Les diverses réactions

"Le débat est mûr. Plus personne ne changera d'avis en recevant pour la xième fois un mail anti-IVG dans sa boîte", a souligné Sarah Schlitz (Ecolo-Groen). "Nous sommes des libéraux parce que nous respectons les institutions et celles-ci doivent aboutir à ce que des propositions reçoivent à un moment donné le débat et le vote qu'elles méritent", a expliqué Kattrin Jadin (MR). Plusieurs députés ont dénoncé le lien qu'ont fait le CD&V et la N-VA entre ce sujet éthique et la formation d'un gouvernement.

"Nous ne sommes pas dans une particratie où des présidents de parti peuvent décider du droit des femmes à décider elle-mêmes de ce qu'elles font de leur corps", a accusé Sophie Rohonyi (DéFI). Les opposants flamands au texte estiment que le débat sur un sujet aussi sensible n'a pas vraiment eu lieu. En témoignent à leurs yeux l'absence de nouvelles auditions sous cette législature et les prises de position d'acteurs de la santé contre le nouveau dispositif. Ils ont donné au dossier un tour communautaire: à ce jour, la proposition ne recueille pas une majorité en Flandre. A leurs yeux, il n'y a donc pas d'autre moyen que de recourir à cette manoeuvre pour empêcher le vote.

Lorsqu'il est agi de contrer le vote d'une proposition de loi scindant Bruxelles-Hal-Vilvorde, les partis francophones ont multiplié les procédures en conflits d'intérêts, a fait remarquer le chef de groupe CD&V, Servais Verherstraeten: "C'est un usage démocratique quand ça vous arrange et c'est un abus de la démocratie quand ça ne vous arrange pas".
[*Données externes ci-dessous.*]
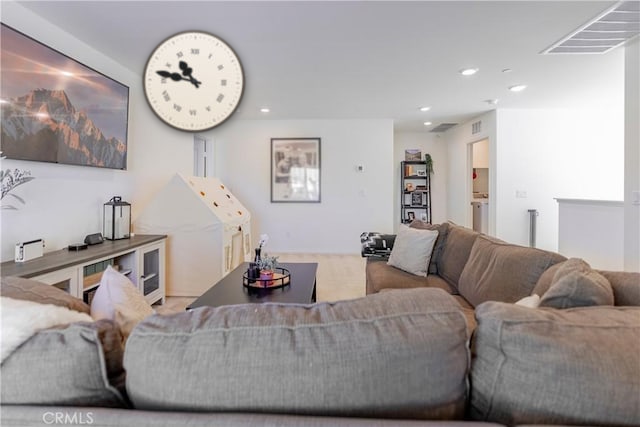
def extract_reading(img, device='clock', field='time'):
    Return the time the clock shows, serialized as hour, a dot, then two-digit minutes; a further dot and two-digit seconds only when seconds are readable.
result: 10.47
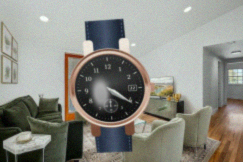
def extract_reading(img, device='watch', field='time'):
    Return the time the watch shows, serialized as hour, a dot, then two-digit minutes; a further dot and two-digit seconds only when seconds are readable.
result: 4.21
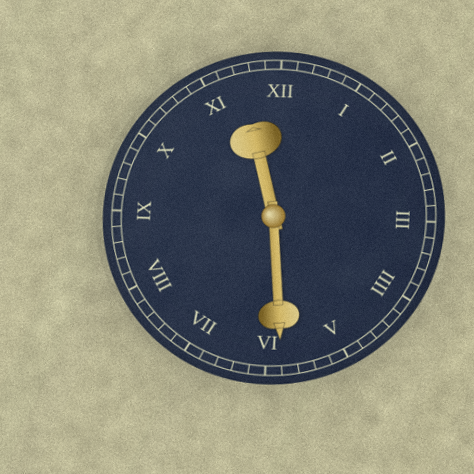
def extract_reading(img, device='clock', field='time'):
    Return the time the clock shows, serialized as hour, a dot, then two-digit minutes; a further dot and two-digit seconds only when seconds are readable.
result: 11.29
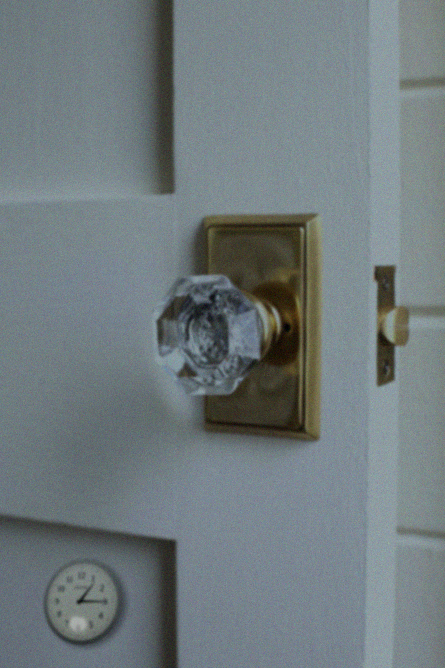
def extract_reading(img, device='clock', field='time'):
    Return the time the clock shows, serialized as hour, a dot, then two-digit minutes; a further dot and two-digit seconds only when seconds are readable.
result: 1.15
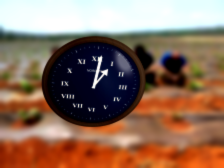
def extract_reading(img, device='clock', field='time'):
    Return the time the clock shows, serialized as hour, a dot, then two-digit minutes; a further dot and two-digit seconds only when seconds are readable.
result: 1.01
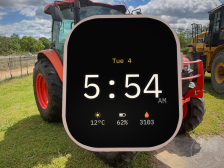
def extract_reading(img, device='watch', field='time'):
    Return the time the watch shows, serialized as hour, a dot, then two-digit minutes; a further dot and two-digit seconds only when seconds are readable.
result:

Le débat reprendra à la rentrée

Le débat ne pourra pas reprendre avant le mois de septembre. Qu'une négociation en vue de former un gouvernement soit ou non en cours, le CD&V veut profiter du délai pour obtenir un large soutien autour d'un texte sur l'avortement. "Nous pouvons converger davantage et trouver un texte comportant des avancées avec une majorité bien plus large", a dit pour sa part Catherine Fonck (cdH). "Nous sommes prêts à trouver une solution mais dans un délai raisonnable", a annoncé le chef de groupe Open Vld, Vincent Van Quickenborne.

Comme son collègue de la N-VA, Peter De Roover, M. Verherstraeten a laissé entendre que cette manoeuvre serait la dernière et que le vote pourrait avoir lieu à l'automne. Le président de la Chambre, Patrick Dewael, a constaté qu'une minorité empêchait une majorité de voter un texte. Il estime qu'à l'avenir la loi sur le Conseil d'Etat et le règlement de la Chambre devront être modifiés pour éviter ce genre de situation. Pour le PTB, une brèche s'est ouverte à la Chambre: à l'avenir des textes qui vont "contre l'intérêt du peuple" pourraient également être retardés de cette manière, a averti Raoul Hedebouw.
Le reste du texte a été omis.